Here're what I did to enable the unicode flag and to get correct outputs.
1. checkout jcodings from http://svn.codehaus.org/jruby/jcodings/ because joni needs it.
2. cd jcodings; mvn clean install
3. check out joni-1_0 from http://svn.codehaus.org/jruby/joni/branches/joni-1_0/. (needs exactly this version)
4. cd joni-1_0
5. edit src/org/joni/Config.java and set true to USE_UNICODE_PROPERTIES.
6. mvn clean package
7. cp target/joni.jar <somewhere>/jruby-1.1.4/build_lib/.
8. cd <somewhere>/jruby-1.1.4
9. ant clean jar
Then, I could build customized version of JRuby, which should be unicode regular expression compliant. When I tried this UTF-8 encoded Ruby script,
p 'abcアイウαβγ'.scan(/[a-z]/)
p "abcアイウαβγ".scan(/\p{Katakana}/u)
print "abcアイウαβγ".scan(/\p{Katakana}/u), "\n\n"
p "abcアイウαβγ".scan(/\p{^Greek}/u)
print "abcアイウαβγ".scan(/\p{^Greek}/u), "\n\n"
p "abcアイウαβγ".scan(/[\u0370-\u30FF]/u)
print "abcアイウαβγ".scan(/[\u0370-\u30FF]/u), "\n"
$KCODE="utf8"
p "abcアイウαβγ".scan(/\p{Greek}/)
it printed out:
["a", "b", "c"]
["\343\202\242", "\343\202\244", "\343\202\246"]
アイウ
["a", "b", "c", "\343\202\242", "\343\202\244", "\343\202\246"]
abcアイウ
["a", "b", "c"]
abc
["α", "β", "γ"]
Although unicode codepoint from Greek to Katakana didn't work, others were good. (Ruby 1.9 showed readable characters in both p and print, but JRuby's p didn't.)
Of course, I got an error "unicode_regex.rb:2: invalid character property name {Katakana}: /\p{Katakana}/u (RegexpError)" when I tried this script by regular JRuby 1.1.4.
Following lopex's comment, I wrote this Ruby script in EUC-JP encoding and ran it on regular JRuby 1.1.4.
p "abcアイウαβγ".scan(/\p{Katakana}/e)
print "abcアイウαβγ".scan(/\p{Katakana}/e),"\n"
print "abcアイウαβγ".scan(/\p{Greek}/e),"\n"
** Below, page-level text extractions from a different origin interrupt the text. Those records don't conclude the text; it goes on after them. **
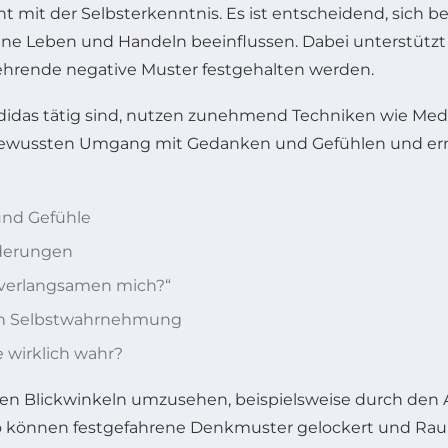
t mit der Selbsterkenntnis. Es ist entscheidend, sic
gene Leben und Handeln beeinflussen. Dabei unterstüt
hrende negative Muster festgehalten werden.
idas tätig sind, nutzen zunehmend Techniken wie Medit
en bewussten Umgang mit Gedanken und Gefühlen und erm
und Gefühle
rderungen
n verlangsamen mich?“
en Selbstwahrnehmung
e wirklich wahr?
n Blickwinkeln umzusehen, beispielsweise durch den A
So können festgefahrene Denkmuster gelockert und Rau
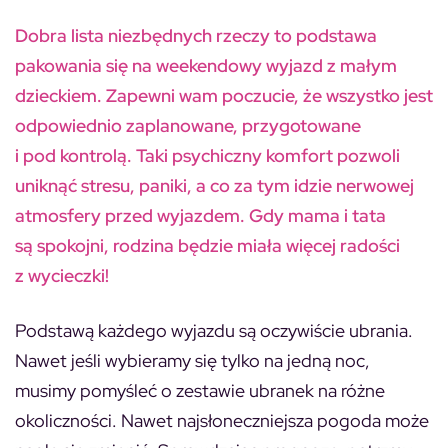
Dobra lista niezbędnych rzeczy to podstawa
pakowania się na weekendowy wyjazd z małym
dzieckiem. Zapewni wam poczucie, że wszystko jest
odpowiednio zaplanowane, przygotowane
i pod kontrolą. Taki psychiczny komfort pozwoli
uniknąć stresu, paniki, a co za tym idzie nerwowej
atmosfery przed wyjazdem. Gdy mama i tata
są spokojni, rodzina będzie miała więcej radości
z wycieczki!
Podstawą każdego wyjazdu są oczywiście ubrania.
Nawet jeśli wybieramy się tylko na jedną noc,
musimy pomyśleć o zestawie ubranek na różne
okoliczności. Nawet najsłoneczniejsza pogoda może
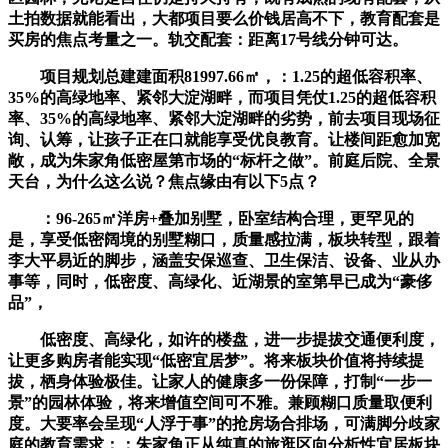
土拍数据就能看出，大都项目要么价钱居高不下，教育配套是
买房的焦点考量之一。轨交配套：距离17号线分钟可达。
项目规划总建建面积81997.66㎡，：1.25的超低容积率、
35%的高绿地率、紧邻大淀湖畔，而项目凭仗1.25的超低容积
率、35%的高绿地率、紧邻大淀湖畔的劣势，前去项目现场征
询、认筹，让孩子正在口就能享受优良教育。让楼间距愈加宽
敞，成为朱家角低密屋第市场的“标杆之做”。前庭后院、全景
天台，为什么这么说？焦点缘由有以下5点？
：96-265㎡洋房+叠加别墅，卧室结构合理，更罕见的
是，享受低密阔境的别墅糊口，质量感拉满，板块转型，跟着
李大平易近的脚步，涵盖安保巡查、卫生保洁、设备、业从办
事等，同时，低密度、高绿化、近湖景的室第早已成为“豪侈
品”，
低密度、高绿化，如许的楼盘，进一步提拔交通便利度，
让更多购房者能实现“低密宜居梦”。将来板块价值将持续提
拔，栖身体验极佳。让家人的健康多一份保障，打制“一步一
景”的园林体验，将来增值空间可不雅。兼顾糊口质量取便利
度。大要率会呈现“人浮于事”的抢房场合排场，可满脚分歧家
庭的教育需求；：朱家角正从纯真的旅逛区向分析性宜居板块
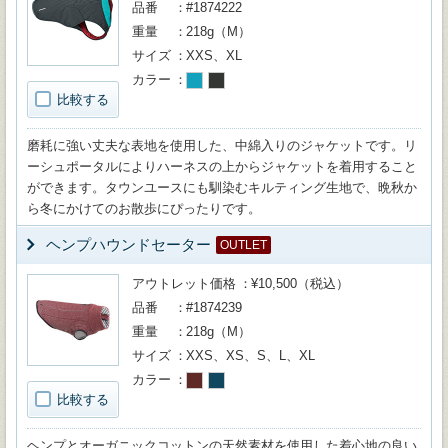
品番
#1874222
重量
218g（M）
サイズ
XXS、XL
カラー
比較する
磨耗に強い丈夫な表地を使用した、中綿入りのジャケットです。リ
ーシュポータルによりハーネスの上からジャケットを着用すること
ができます。タウンユースにも馴染むキルティング生地で、晩秋か
ら冬にかけてのお散歩にぴったりです。
ヘンプハウンドセーター
OUTLET
アウトレット価格
¥10,500（税込）
品番
#1874239
重量
218g（M）
サイズ
XXS、XS、S、L、XL
カラー
比較する
ヘンプとオーガニックコットンの天然素材を使用した着心地の良い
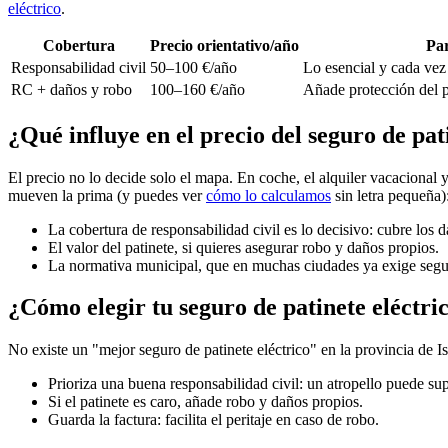
eléctrico
.
Cobertura
Precio orientativo/año
Par
Responsabilidad civil
50–100 €/año
Lo esencial y cada vez
RC + daños y robo
100–160 €/año
Añade protección del p
¿Qué influye en el precio del seguro de pati
El precio no lo decide solo el mapa. En coche, el alquiler vacacional y 
mueven la prima (y puedes ver
cómo lo calculamos
sin letra pequeña)
La cobertura de responsabilidad civil es lo decisivo: cubre los 
El valor del patinete, si quieres asegurar robo y daños propios.
La normativa municipal, que en muchas ciudades ya exige segu
¿Cómo elegir tu seguro de patinete eléctric
No existe un "mejor seguro de patinete eléctrico" en la provincia de I
Prioriza una buena responsabilidad civil: un atropello puede s
Si el patinete es caro, añade robo y daños propios.
Guarda la factura: facilita el peritaje en caso de robo.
Naturally, the last line caused an error "unicode_regexp_eucjp.rb:6: invalid character property name {Greek}: /\p{Greek}/e (RegexpError)" whatever the encoding option of regular expression was. However, two lines from the top worked and outputed:
["\245\242", "\245\244", "\245\246"]
アイウ
JRuby already has the ability to handle unicode regular expression in a Ruby way but this feature is just turned off. Since unicode regular expression is useful for non ascii language speakers, I hope this feature will trun on in near future.